Fattori di stratificazione: stadio patologico, stato linfonodale, precedente terapia endocrina (tamoxifen, inibitore dell’aromatasi, sequenza), chemioterapia adiuvante, stato recettoriale, precedente partecipazione a trial, area geografica. 

Endpoint primario: disease-free survival.

L’analisi primaria ha incluso tutti i pazienti in studio e che non avevano avuto una recidiva entro i 2 anni dalla randomizzazione (cioè quando il trattamento nel braccio 2 anni era terminato). 

Endpoint secondari: overall survival, incidenza di carcinoma mammario controlaterale, di secondi tumori, di fratture ossee.

Caratteristiche della popolazione in studio:

  • Età mediana alla randomizzazione: 64 anni
  • Dimensioni tumorali <2 cm: 2508 pazienti (72.3%) 
  • Stato linfonodale negativo: 2302 pazienti (66.3%) 
  • Grado 3: 674 pazienti (19.4%) 
  • ER+ e PgR+: 2684 pazienti (77.3%)

Delle 3484 donne arruolate, 3208 erano in studio e senza progressione nei primi due anni dalla randomizzazione. Di queste, nei primi 5 anni di terapia, 1635 (51.0%) avevano ricevuto tamoxifen, 235 (7.3%) un inibitore dell’aromatasi, e 1338 (41.7%) la sequenza. 

Il follow-up mediano dopo randomizazione è stato pari a 118 mesi.

Primo evento: locoregionale in 87 pazienti (2.7%), carcinoma mammario controlaterale in 68 pazienti (2.1%), recidiva a distanza in 160 pazienti (5%), secondo primitivo in 208 (6.5%) pazienti; 151 pazienti (4.7%) sono morte senza precedente evidenza di recidiva. 

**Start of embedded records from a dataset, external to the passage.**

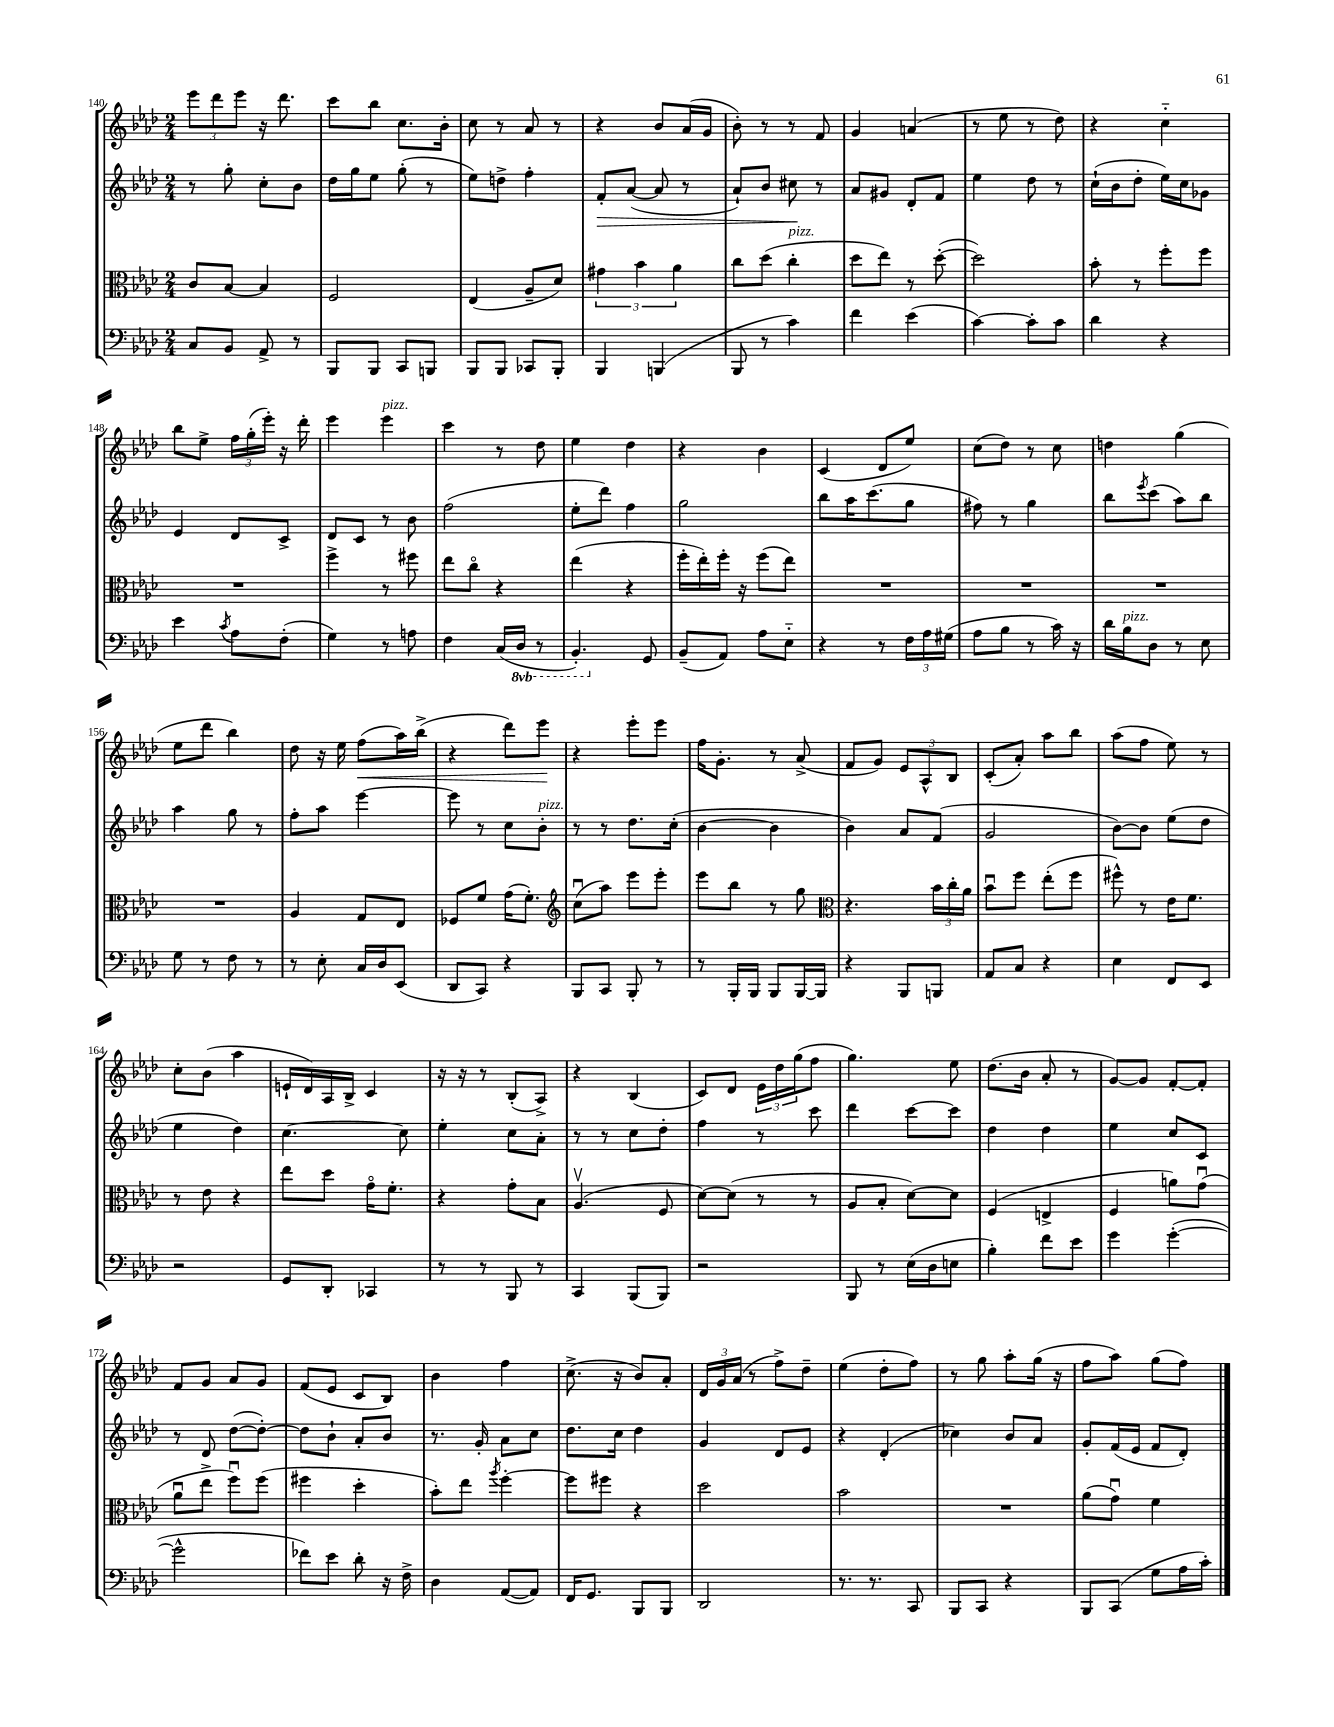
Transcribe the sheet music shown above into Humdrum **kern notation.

**kern	**kern	**kern	**kern
*staff4	*staff3	*staff2	*staff1
*clefF4	*clefC3	*clefG2	*clefG2
*k[b-e-a-d-]	*k[b-e-a-d-]	*k[b-e-a-d-]	*k[b-e-a-d-]
*M2/4	*M2/4	*M2/4	*M2/4
8C/L	8c/L	8r	12eee-\L
.	.	.	12ddd-\
8BB-/J	[8B-/J	8gg'\	.
.	.	.	12eee-\J
8AA-^/	4B-/]	8cc'\L	16r
.	.	.	8.ddd-\
8r	.	8b-\J	.
=	=	=	=
8BBB-/L	2F/	16dd-\LL	8ccc\L
.	.	16gg\J	.
8BBB-/J	.	8ee-\J	8bb-\J
8CC/L	.	(8gg'\	8.cc\L
8BBB/J	.	8r	.
.	.	.	16b-'\Jk
=	=	=	=
8BBB-/L	(4E-/	8ee-\L)	8cc\
8BBB-/J	.	8dd^\J	8r
8CC-/L	8A-~/L	4ff'\	8a-/
8BBB-'/J	8d-/J)	.	8r
=	=	=	=
4BBB-/	6g#\	8f'/L	4r
.	.	([8a-/J	.
.	6b-\	.	.
(4BBB/	.	8a-/]	8b-/L
.	6a-\	.	.
.	.	8r	(16a-/L
.	.	.	16g/JJ
=	=	=	=
8BBB-/	8cc\L	8a-`/L)	8b-'\)
8r	(8dd-\J	8b-/J	8r
4c\)	4cc'\	8cc#\	8r
.	.	8r	8f/
=	=	=	=
4f\	8dd-\L	8a-/L	4g/
.	8ee-\J)	8g#/J	.
(4e-\	8r	8d-'/L	(4a/
.	([8dd-'\	8f/J	.
=	=	=	=
[4c\)	2dd-\])	4ee-\	8r
.	.	.	8ee-\
8c'\]L	.	8dd-\	8r
8c\J	.	8r	8dd-\)
=	=	=	=
4d-\	8b-'\	(16cc`\LL	4r
.	.	16b-\J	.
.	8r	8dd-'\J	.
4r	8ff'\L	16ee-\LL)	4cc'~\
.	.	16cc\J	.
.	8ff\J	8g-\J	.
=	=	=	=
4e-\	2r	4e-/	8bb-\L
.	.	.	8ee-^\J
8qc/	.	.	.
8A-\L	.	8d-/L	24ff\LL
.	.	.	(24gg'\
.	.	.	24eee-'\JJ)
(8F'\J	.	8c^/J	16r
.	.	.	16ddd-'\
=	=	=	=
4G\)	4ff^\	8d-/L	4eee-\
.	.	8c/J	.
8r	8r	8r	4eee-\
8A\	8ff#\	8b-\	.
=	=	=	=
4F\	8ee-\L	(2ff\	4ccc\
.	8cco\J	.	.
(16C/LL	4r	.	8r
16DD-/JJ	.	.	.
8r	.	.	8dd-\
=	=	=	=
4.BBB-'/)	(4ee-\	8ee-'\L	4ee-\
.	.	8ddd-\J)	.
.	4r	4ff\	4dd-\
8GG/	.	.	.
=	=	=	=
(8BB-~/L	16ff'\LL	2gg\	4r
.	16ee-'\)	.	.
8AA-/J)	16ff'\JJ	.	.
.	16r	.	.
8A-\L	(8ff\L	.	4b-\
8E-'~\J	8ee-\J)	.	.
=	=	=	=
4r	2r	8bb-\L	(4c/
.	.	16aa-\K	.
.	.	(8.ccc\	.
8r	.	.	8d-/L
24F\LL	.	8gg\J	8ee-/J)
24A-\	.	.	.
(24G#\JJ	.	.	.
=	=	=	=
8A-\L	2r	8ff#\)	(8cc\L
8B-\J	.	8r	8dd-\J)
8r	.	4gg\	8r
16c\)	.	.	8cc\
16r	.	.	.
=	=	=	=
16d-\LL	2r	8bb-\L	4dd\
16B-\J	.	.	.
.	.	8qeee-/	.
8D-\J	.	(8ccc\J	.
8r	.	8aa-\L)	(4gg\
8E-\	.	8bb-\J	.
=	=	=	=
8G\	2r	4aa-\	8ee-\L
8r	.	.	8ddd-\J
8F\	.	8gg\	4bb-\)
8r	.	8r	.
=	=	=	=
8r	4A-/	8ff'\L	8dd-\
8E-'\	.	8aa-\J	16r
.	.	.	16ee-\
16C/LL	8G/L	[4eee-\	(8ff\L
16D-/J	.	.	.
(8EE-/J	8E-/J	.	16aa-\L)
.	.	.	(16bb-^\JJ
=	=	=	=
8DD-/L	8F-/L	8eee-\]	4r
8CC/J)	8f/J	8r	.
4r	(16g\LK	8cc\L	8ddd-\L)
.	8.f'\J)	.	.
.	.	8b-'\J	8eee-\J
=	=	=	=
*	*clefG2	*	*
8BBB-/L	(8ccu\L	8r	4r
8CC/J	8aa-\J)	8r	.
8BBB-'/	8eee-\L	8.dd-\L	8eee-'\L
8r	8eee-'\J	.	8eee-\J
.	.	(16cc'\Jk	.
=	=	=	=
8r	8eee-\L	[4b-\	16ff\LK
.	.	.	8.g'\J
16BBB-'/LL	8bb-\J	.	.
16BBB-/JJ	.	.	.
8BBB-/L	8r	4b-\]	8r
[16BBB-/L	8gg\	.	(8a-^/
16BBB-/]JJ	.	.	.
=	=	=	=
*	*clefC3	*	*
4r	4.r	4b-\)	8f/L
.	.	.	8g/J)
8BBB-/L	.	8a-/L	12e-/L
.	.	.	12A-^^/
8BBB/J	24b-\LL	(8f/J	.
.	24cc'\	.	12B-/J
.	24a-\JJ	.	.
=	=	=	=
8AA-/L	8b-u\L	2g/	(8c'/L
8C/J	8ff\J	.	8a-'/J)
4r	(8ee-'\L	.	8aa-\L
.	8ff\J	.	8bb-\J
=	=	=	=
4E-\	8ff#^^\)	[8b-\L)	(8aa-\L
.	8r	8b-\]J	8ff\J
8FF/L	16e-\LK	(8ee-\L	8ee-\)
.	8.f\J	.	.
8EE-/J	.	8dd-\J	8r
=	=	=	=
2r	8r	4ee-\	8cc'\L
.	8e-\	.	(8b-\J
.	4r	4dd-\)	4aa-\
=	=	=	=
8GG/L	8ee-\L	[4.cc\	16e`/LL
.	.	.	16d-/)
8DD-'/J	8dd-\J	.	16A-/
.	.	.	16B-^/JJ
4CC-/	16go\LK	.	4c/
.	8.f'\J	.	.
.	.	8cc\]	.
=	=	=	=
8r	4r	4ee-'\	16r
.	.	.	16r
8r	.	.	8r
8BBB-/	8g'\L	8cc\L	(8B-'/L
8r	8B-\J	8a-'\J	8A-^/J)
=	=	=	=
4CC/	(4.A-v/	8r	4r
.	.	8r	.
(8BBB-/L	.	8cc\L	(4B-/
8BBB-/J)	8F/	8dd-'\J	.
=	=	=	=
2r	[8d-\L)	4ff\	8c/L)
.	(8d-\]J	.	8d-/J
.	8r	8r	24e-\LL
.	.	.	24dd-\
.	.	.	(24gg\J
.	8r	8ccc\	8ff\J
=	=	=	=
8BBB-/	8A-/L	4ddd-\	4.gg\)
8r	8B-'/J	.	.
(16E-\LL	[8d-\L)	[8ccc\L	.
16D-\J	.	.	.
8E\J	8d-\]J	8ccc\]J	8ee-\
=	=	=	=
4B-'\)	(4F/	4dd-\	(8.dd-\L
.	.	.	16b-\Jk
8f\L	4E^/	4dd-\	8a-'/
8e-\J	.	.	8r
=	=	=	=
4g\	4F/	4ee-\	[8g/L)
.	.	.	8g/]J
([4g'\	8a\L)	8cc/L	[8f'/L
.	(8gu\J	8c/J	8f'/]J
=	=	=	=
2g^^\]	8a-u\L	8r	8f/L
.	8ee-^\J	8d-/	8g/J
.	8ffu\L)	([8dd-\L	8a-/L
.	(8ff\J	8dd-'\_J)	8g/J
=	=	=	=
8f-\L)	4ff#\	8dd-\]L	(8f/L
8e-\J	.	8b-`\J	8e-/J
8d-'\	4dd-'\	8a-'/L	8c/L
16r	.	8b-/J	8B-/J)
16F^\	.	.	.
=	=	=	=
4D-\	8b-'\L)	8.r	4b-\
.	8ee-\J	.	.
.	.	16g'/	.
.	8qaa-/	.	.
([8AA-/L	[4ff'\	8a-\L	4ff\
8AA-/]J)	.	8cc\J	.
=	=	=	=
16FF/LK	8ff\]L	8.dd-\L	(8.cc^\
8.GG/J	.	.	.
.	8ff#\J	.	.
.	.	16cc\Jk	16r
8BBB-/L	4r	4dd-\	8b-/L)
8BBB-/J	.	.	8a-'/J
=	=	=	=
2DD-/	2dd-\	4g/	24d-/LL
.	.	.	24g/
.	.	.	(24a-/JJ
.	.	.	8r
.	.	8d-/L	8ff^\L)
.	.	8e-/J	8dd-~\J
=	=	=	=
8.r	2b-\	4r	(4ee-\
8.r	.	.	.
.	.	(4d-'/	8dd-'\L
8CC/	.	.	8ff\J)
=	=	=	=
8BBB-/L	2r	4cc-\)	8r
8CC/J	.	.	8gg\
4r	.	8b-/L	8aa-'\L
.	.	8a-/J	(16gg\Jk
.	.	.	16r
=	=	=	=
8BBB-/L	(8a-\L	8g'/L	8ff\L
(8CC/J	8gu\J)	(16f/L	8aa-\J)
.	.	16e-/JJ	.
8G\L	4f\	8f/L	(8gg\L
16A-\L	.	8d-'/J)	8ff\J)
16c'\JJ)	.	.	.
==	==	==	==
*-	*-	*-	*-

A seguito dell’analisi primaria (N = 3208), non è emersa alcuna differenza nell’endpoint primario (DFS): numero eventi a 8 anni pari a 335 in ciascun gruppo di trattamento (hazard ratio, 0.99; 95% IC, 0.85-1.15; P = 0.90).

Parimenti, nessuna differenza è stata osservata nei seguenti endpoint secondari:

  • Overall survival a 8 anni (HR 1.02, 95% IC, 0.83-1.25) 
  • Carcinoma mammario controlaterale (HR 1.15, 95% IC, 0.75-1.77)
  • Secondi tumori (HR 1.06, 95% IC, 0.81-1.38).

Il rischio di fratture ossee è risultato maggiore fra le donne che hanno ricevuto un trattamento con anastrozolo per altri 5 anni (hazard ratio, 1.35; 95% IC, 1.00-1.84).

Nelle donne in post-menopausa con carcinoma mammario HR+ a rischio medio-basso di recidiva e che hanno ricevuto 5 anni di terapia endocrina adiuvante, l’estensione del trattamento ad altri 5 anni non produce beneficio aggiuntivo rispetto all’estensione ad altri 2 anni ed è gravata da un aumentato rischio di frattura ossea. 

I risultati dello studio sono stati ottenuti ad un follow-up di circa 10 anni (15 dalla diagnosi di carcinoma mammario). 

Lo studio non ha analizzato il valore di estendere la terapia endocrina adiuvante di per sé ma si è concentrato sulla definizione della durata ottimale dell’estensione del trattamento (confronto tra un’estensione di 2 anni verso un’estensione di 5 anni). I risultati vanno contestualizzati con quelli di altri 2 studi randomizzati sulla durata dell’estensione: 

  • DATA trial (3 anni di anastrozolo vs 6 anni dopo 2-3 anni di tamoxifen, nessuna differenza significativa)
  • IDEAL trial (2.5 anni vs 5 anni di letrozolo dopo 5 anni di terapia endocrina, nessuna differenza significativa).

In ultima analisi, quando il rischio di recidiva è basso o intermedio, l’estensione del trattamento con inibitore dell’aromatasi per più di 2 anni dopo i primi 5 anni di terapia endocrina non è giustificata ed è gravata da un rischio aumentato di fratture ossee.